Since Sir Edmund Hillary and Tenzing Norgay first summitted Mt Everest in 1953, more than 4,000 mountaineers have reached the highest point on earth. They probably never imagined that the giant they summitted would one day turn into a dumpster. When recreational mountaineering skyrocketed in the 1980s, the ugly side of the business started becoming apparent. Every year, as the spring develops, Everest is swamped with tourists. Tour groups, together with teams of Sherpas, unite to begin their long-awaited journeys. Everest Base Camp becomes their home for the next few weeks that usually keeps the region occupied, and the mountain experiences heavy traffic. Climbing Everest has evolved. It does not involve mystery and extraordinary calculations as it used to.
Commercialisation has taken off so rapidly that experience, proper training and safety are being overlooked for the sake of profit. According to a report in The Kathmandu Post, as Mt Everest continues to attract a growing number of big-spending climbers, there is little attention paid to the ugly footprints they leave behind. The level of pollution is soaring.
The trash left behind does not easily degrade due to the icy temperatures. In addition, the melting glaciers due to global warming have exposed the litter further. It is time we take a step back and ask ourselves: Why does Everest deserve that? When will we start being accountable? Human-generated waste from different camps is simply brought down and dumped into open pits. The nightmare of water contamination and environmental pollution is becoming a reality. Enduring plastics and oxygen cylinders left behind add to this degradation. On top of everything, climate change is making this problem worse and more unpredictable. The Nepal government has demanded that mountaineers bring back their waste or face a USD 4,000 fine. However, enforcement is still questionable. According to the Sagarmatha Pollution Control Committee, climbers brought down nearly 25 tonnes of trash and 15 tonnes of human waste in 2017. Everest still holds thousands of tonnes of trash.
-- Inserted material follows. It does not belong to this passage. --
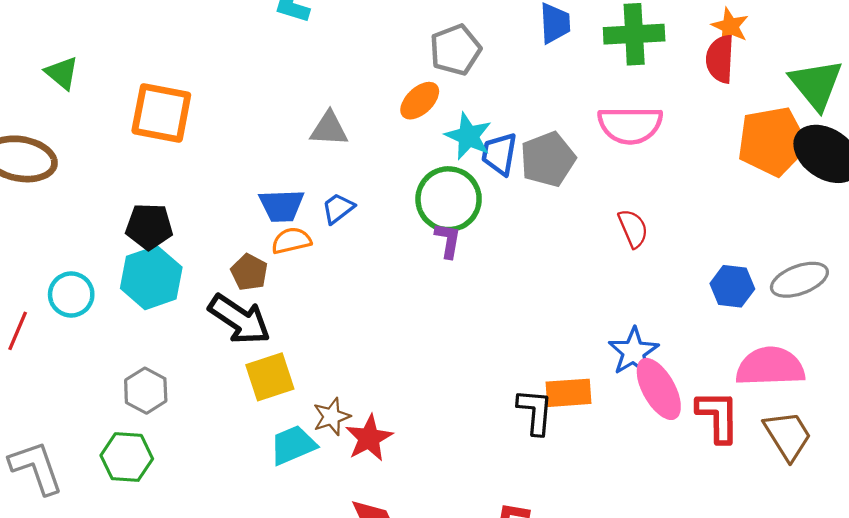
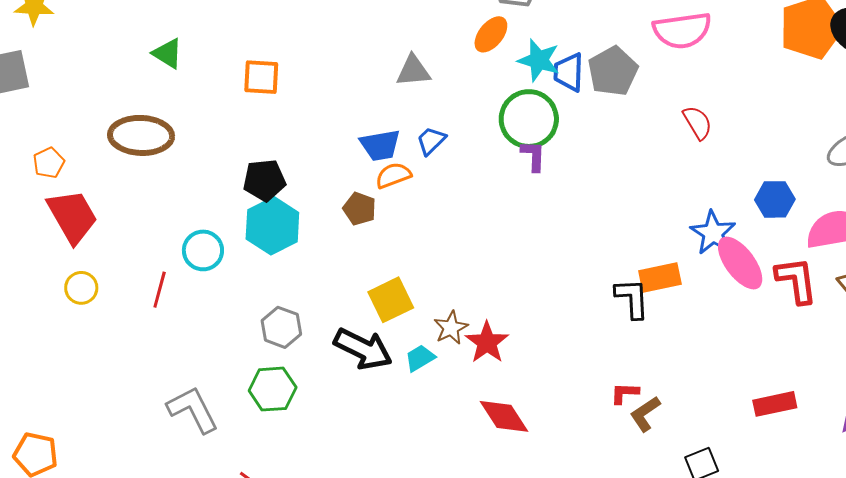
orange square: (161, 113) -> (261, 77), size x0.7
blue hexagon: (732, 286) -> (775, 199), moved
black arrow: (239, 319) -> (363, 349), moved
cyan trapezoid: (293, 445) -> (420, 358), size x0.7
The pursuit of Everest and its glory attached to it has made people manic. Tourists who spend up to USD 100,000 to achieve ever-lasting glory simply do not care about a relatively tiny fine. Subsequently, tourists who are desperate to write their names in history are very unlikely to be troubled by this pollution. The pollution is not limited to the mountain region. Human faeces get dumped in the trenches of nearby villages, which eventually becomes a pit of disgust that locals have to live with. It becomes worse during the monsoon when the faeces are flushed downhill into the river. It is more than mere mountain pollution, and should this trend continue, the emergence of epidemics in the region is likely. These people need a solution to these problems. Converting these waste materials into renewable energy could be one of the potential solutions. With the amount of money at stake, the closing of Everest seems unlikely. However, the problem will only get worse the longer we wait.
There is a critical need for mountain cleaning along with a sustainable policy solution. There are organisations and groups committed to cleaning the litter, and who plan to convert this waste into biogas. The idea is encouraging, however, there is little room for optimism until we start seeing collective effort from the government. The government still hasn’t realised the gravity of this issue, which is truly unfortunate. One of the few identities of Nepal is on the cusp of being tarnished. Our short-term greed could result in permanent damage unless we become proactive. China recently announced that it would be closing its base camp to tourists, citing growing pollution. China vows to strictly enforce this commitment. Will Nepal be brave enough for a similar bold initiative to address the pollution issue? The government’s passivity suggests they will continue to ignore the problem as long as Everest continues to serve as a cash cow.
Everest and the Nepali people hope for a rational decision from the government. On one side, the permit fees generating millions of rupees might be too striking to ignore. On the other, the situation might get out of control if a major policy is not brought forward. So, the question is how do we enforce regulation that is pragmatic while still bringing the needed change? The right balance is important. Significant investment is necessary to collect the trash. The idea of collecting trash using technology has been brought forward, but no solid strategy has been adopted. In the words of Dutch climber Wilco van Rooijen, “The danger is not the mountain anymore, it is the number of people on it.” Of course, he was referring to the safety of climbers, but it applies to the environment and the mountain in general. The monument that has always been our pride and identity is turning into a mortification. The issue is more critical than a lot of us realise. Mt Everest is crying. It needs our help.